Lavoro richiesto:
1. Ricopia fedelmente, dal testo sugli scritti della Grande Guerra, la parte che si apre con le parole contenenti «Cinque stralci di» e si chiude con «reggimento di fanteria.».
2. Scrivi il seguito del testo sugli scritti della Grande Guerra, partendo subito dopo la sua ultima frase.

Estratto fornito:
|---|
Cinque stralci di lettere e diari con tanto di errori grammaticali tratti da Storia intima della Grande Guerra, un volume curato da Quinto Antonelli. Scrivono un muratore, un contadino, un pastore, un bracciante e un gigante col berretto di ferro

«Tremavocome una foglia»
Mimo Genga, muratore, nato  a Colbordolo (Pesaro), 1894, arruolato nel 37° reggimento di fanteria.
(…) Calmi tranquilli si stava costruire una trincea quando ad un tratto si sente in lontananza un mormorio di un proiettile, io pel primo non sapevo cosa fosse, tutti ci alzammo in piedi guardandosi l’un con l’altro, cos’è? Rispose il maggiore Franchi nulla, nulla è una mosca che fa una gitta, noi tutti zitti sincomincia di nuovo l’opera, ma non fu finito, trascorremmo 4 o 5 minuti si risente di nuovo, ma molto più vicino del primo, noi tutti si rideva, andava tanto lontano che nessuno si sentiva l’esplosione, passammo ancora qualche minuto, il terzo poi fu spaventevole, sudiva la palla che era assai vicino, la paura non so descriverla, chi da una parte chi dall’altra fummo scappati, tremanti ci siamo ritirati all’accampamento, non fu finito, dopo una mezzora un simile proiettile da 152 esplose a due o tre metri al di sopra della mia testa, per fortuna è stato corto, se esplodeva 5 metri più avanti prendeva tutto l’accampamento, non sapevo dove andare, tremavo come una foglia sull’albero ma anche questo passò. (…)
«Prendi velenoso Serpente»
Giacomo Beltrami, contadino, nato a Nomesino (Trento) nel 1875. Arruolato nell’agosto del 1914 nell’esercito austroungarico.
|---|
Dati
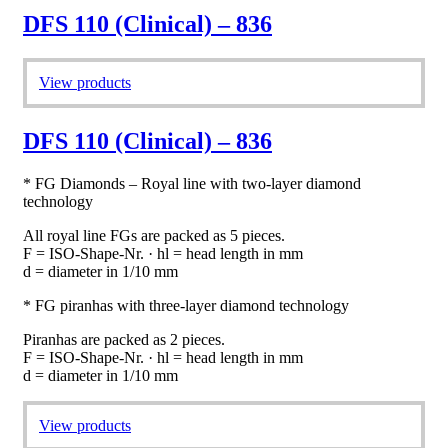
DFS 110 (Clinical) – 836
View products
DFS 110 (Clinical) – 836
* FG Diamonds – Royal line with two-layer diamond
technology
All royal line FGs are packed as 5 pieces.
F = ISO-Shape-Nr. · hl = head length in mm
d = diameter in 1/10 mm
* FG piranhas with three-layer diamond technology
Piranhas are packed as 2 pieces.
F = ISO-Shape-Nr. · hl = head length in mm
d = diameter in 1/10 mm
View products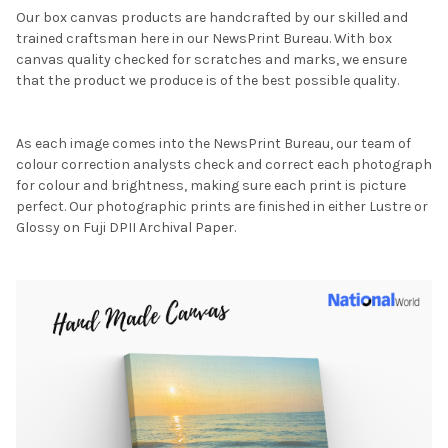
Our box canvas products are handcrafted by our skilled and
trained craftsman here in our NewsPrint Bureau. With box
canvas quality checked for scratches and marks, we ensure
that the product we produce is of the best possible quality.
As each image comes into the NewsPrint Bureau, our team of
colour correction analysts check and correct each photograph
for colour and brightness, making sure each print is picture
perfect. Our photographic prints are finished in either Lustre or
Glossy on Fuji DPII Archival Paper.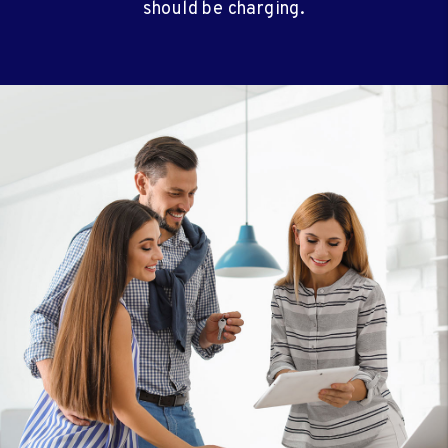
should be charging.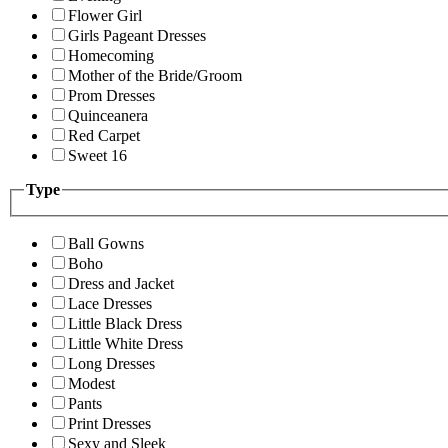
Flower Girl
Girls Pageant Dresses
Homecoming
Mother of the Bride/Groom
Prom Dresses
Quinceanera
Red Carpet
Sweet 16
Type
Ball Gowns
Boho
Dress and Jacket
Lace Dresses
Little Black Dress
Little White Dress
Long Dresses
Modest
Pants
Print Dresses
Sexy and Sleek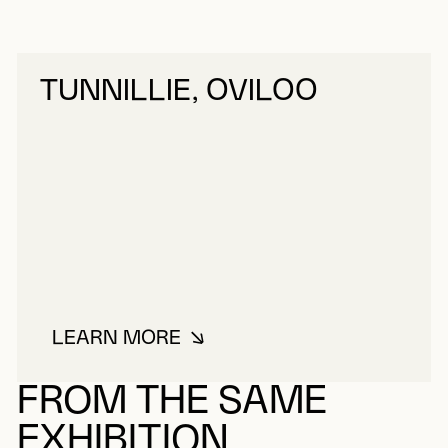
TUNNILLIE, OVILOO
LEARN MORE
ABOUT TUNNILLIE, OVILOO
FROM THE SAME
EXHIBITION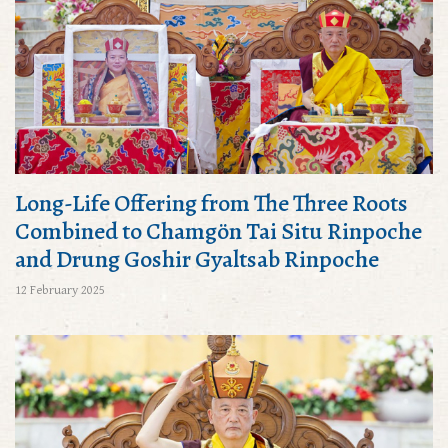
Long-Life Offering from The Three Roots
Combined to Chamgön Tai Situ Rinpoche
and Drung Goshir Gyaltsab Rinpoche
12 February 2025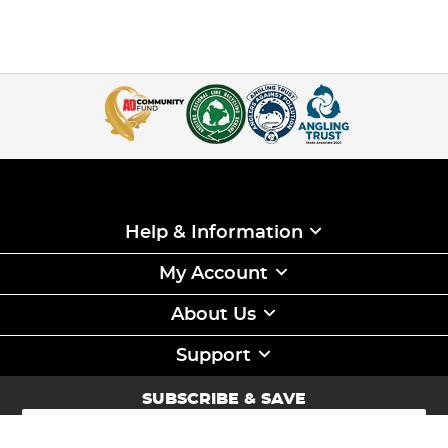
Help & Information
My Account
About Us
Support
SUBSCRIBE & SAVE
Sign
Up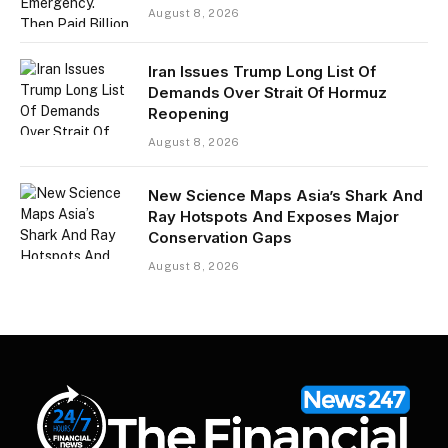
August 8, 2026
Iran Issues Trump Long List Of
Demands Over Strait Of Hormuz
Reopening
August 8, 2026
New Science Maps Asia’s Shark And
Ray Hotspots And Exposes Major
Conservation Gaps
August 8, 2026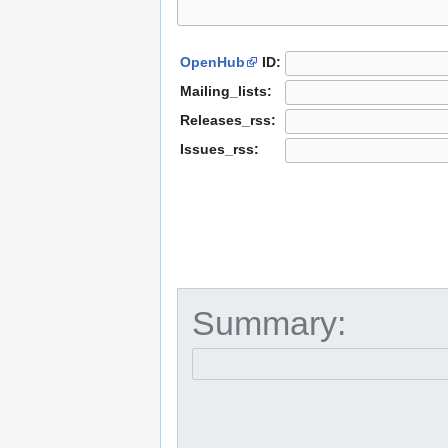
OpenHub
ID:
Mailing_lists:
Releases_rss:
Issues_rss:
Summary: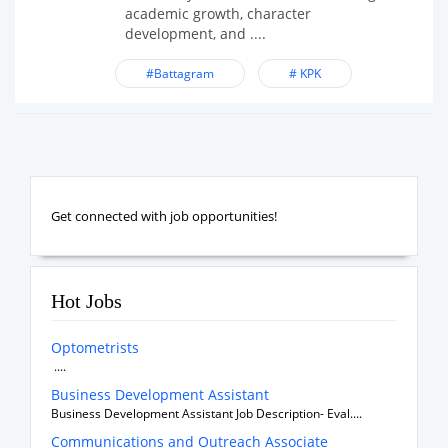
academic growth, character
development, and ....
#Battagram
# KPK
Get connected with job opportunities!
Hot Jobs
Optometrists
....
Business Development Assistant
Business Development Assistant Job Description- Eval....
Communications and Outreach Associate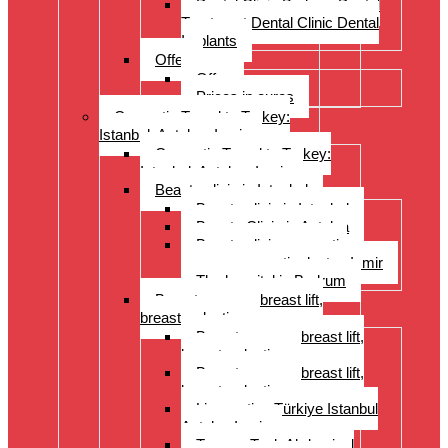
Dental Clinic Bodrum Dental
Treatment Dental Clinic Dental
Implants
Offer
Offer
Prices in euros
Cosmetic Travel to Turkey:
Istanbul, Antalya, Izmir
Cosmetic Travel to Turkey:
Istanbul, Antalya, Izmir
Beauty clinic in Istanbul
Beauty clinic in Istanbul
Beauty Clinic in Antalya
Beauty clinic, cosmetic
surgery, cosmetic doctor, Izmir
The hospital in Bodrum
Breast surgery: breast lift,
breast reduction
Breast surgery: breast lift,
breast reduction
Breast surgery: breast lift,
breast reduction
Liposuction Türkiye Istanbul
Antalya Izmir
Tummy Tuck Abdominal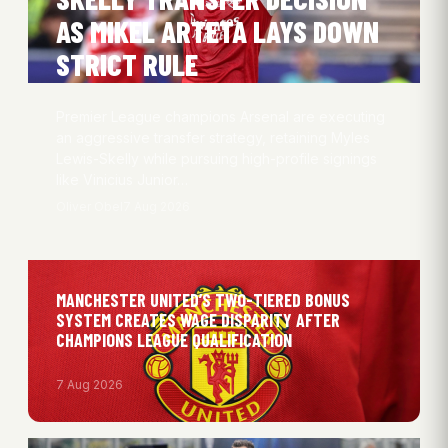
AS MIKEL ARTETA LAYS DOWN
STRICT RULE
Premier League champions Arsenal are executing
an aggressive transfer strategy, retaining Myles
Lewis-Skelly while pursuing high-profile signings
like Vinicius Junior…
Oliver Obel
7 Aug 2026
MANCHESTER UNITED’S TWO-TIERED BONUS
SYSTEM CREATES WAGE DISPARITY AFTER
CHAMPIONS LEAGUE QUALIFICATION
7 Aug 2026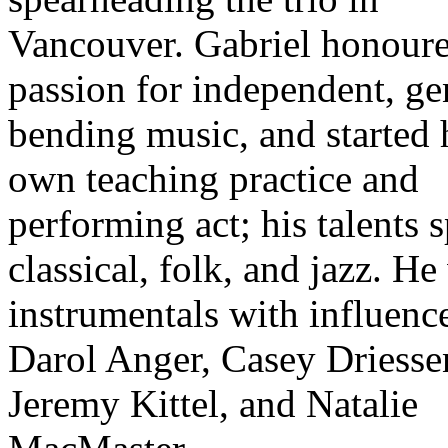
Vancouver. Gabriel honoure
passion for independent, ge
bending music, and started 
own teaching practice and
performing act; his talents 
classical, folk, and jazz. He
instrumentals with influenc
Darol Anger, Casey Driesse
Jeremy Kittel, and Natalie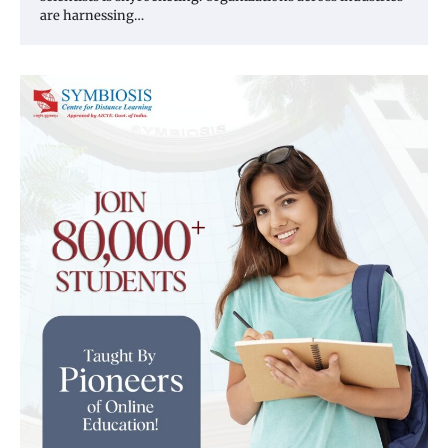
are harnessing…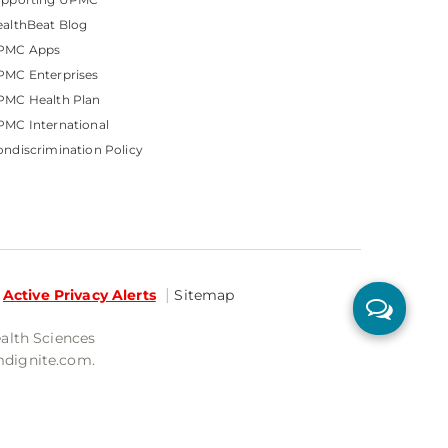
althBeat Blog
PMC Apps
PMC Enterprises
PMC Health Plan
MC International
ndiscrimination Policy
Active Privacy Alerts
Sitemap
ealth Sciences
mdignite.com.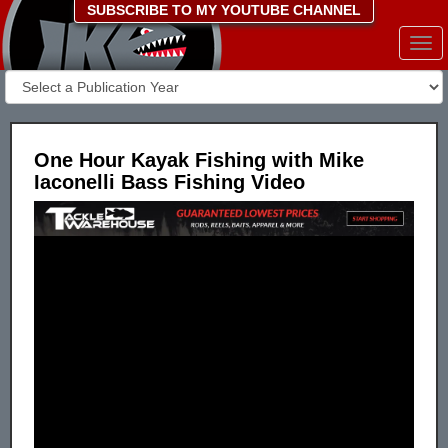
SUBSCRIBE TO MY YOUTUBE CHANNEL
Togg
navi
One Hour Kayak Fishing with Mike
Iaconelli Bass Fishing Video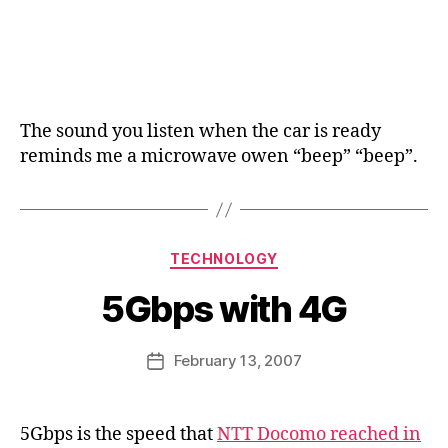
The sound you listen when the car is ready
reminds me a microwave owen “beep” “beep”.
B
y
a
Categories
TECHNOLOGY
g
e
5Gbps with 4G
e
k
Post
February 13, 2007
i
Post
author
n
date
j
a
5Gbps is the speed that
NTT Docomo reached in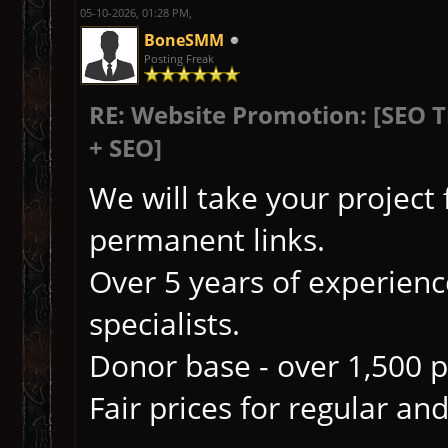
05-10-2026, 01:28 PM,
BoneSMM
Posting Freak
RE: Website Promotion: [SEO 
+ SEO]
We will take your project
permanent links.
Over 5 years of experience
specialists.
Donor base - over 1,500 p
Fair prices for regular and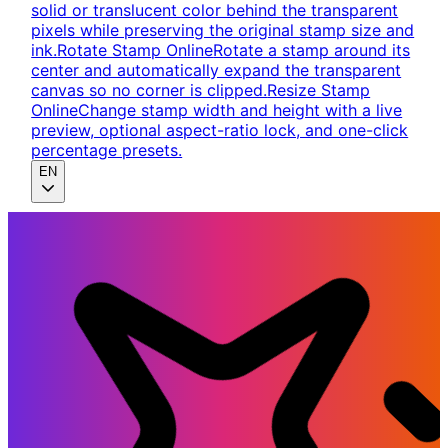
solid or translucent color behind the transparent
pixels while preserving the original stamp size and
ink.
Rotate Stamp Online
Rotate a stamp around its
center and automatically expand the transparent
canvas so no corner is clipped.
Resize Stamp
Online
Change stamp width and height with a live
preview, optional aspect-ratio lock, and one-click
percentage presets.
EN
|---|
Risposte per compito:
1.
Cinque stralci di lettere e diari con tanto di errori grammaticali tratti da Storia intima della Grande Guerra, un volume curato da Quinto Antonelli. Scrivono un muratore, un contadino, un pastore, un bracciante e un gigante col berretto di ferro

«Tremavocome una foglia»
Mimo Genga, muratore, nato  a Colbordolo (Pesaro), 1894, arruolato nel 37° reggimento di fanteria.

2.
(…) Poi hò deto lato di contrizzione mi feci il segno della Santa Croce e mi alzzai, guardo versso il mio averssario, egli pogiava le mani in tera e si alzzava un pocho poi tornava à cadere; Io vedendomi assi mal punto, e penssato a quelo che à fatto la rabia mi acechò non vedendo più il pericolo che mì minaciava prendei il mio fucile dal calcio in sù, e li andò a presso, egli mi guardava coli ochi spalancati la boca aperta, io alzzai il fucile come si fano affare un buco col palo di fero, così calai il colpo ficandolli la baioneta in boca passando dalaltra parte Prendi velenoso Serpente tù non avrai più la grazzia di andare in Russia e avantartti che hai uciso un Austriaco. (…)
«Non ho stima per gli eroi: sono assassini»
Francesco Giuliani, pastore e bracciante, nato a Castel del Monte (L’Aquila) nel 1890. Autodidatta, assegnato al 13° reggimento di fanteria, è autore di una complessa opera memoriale. Questa lettera è indirizzata alla moglie.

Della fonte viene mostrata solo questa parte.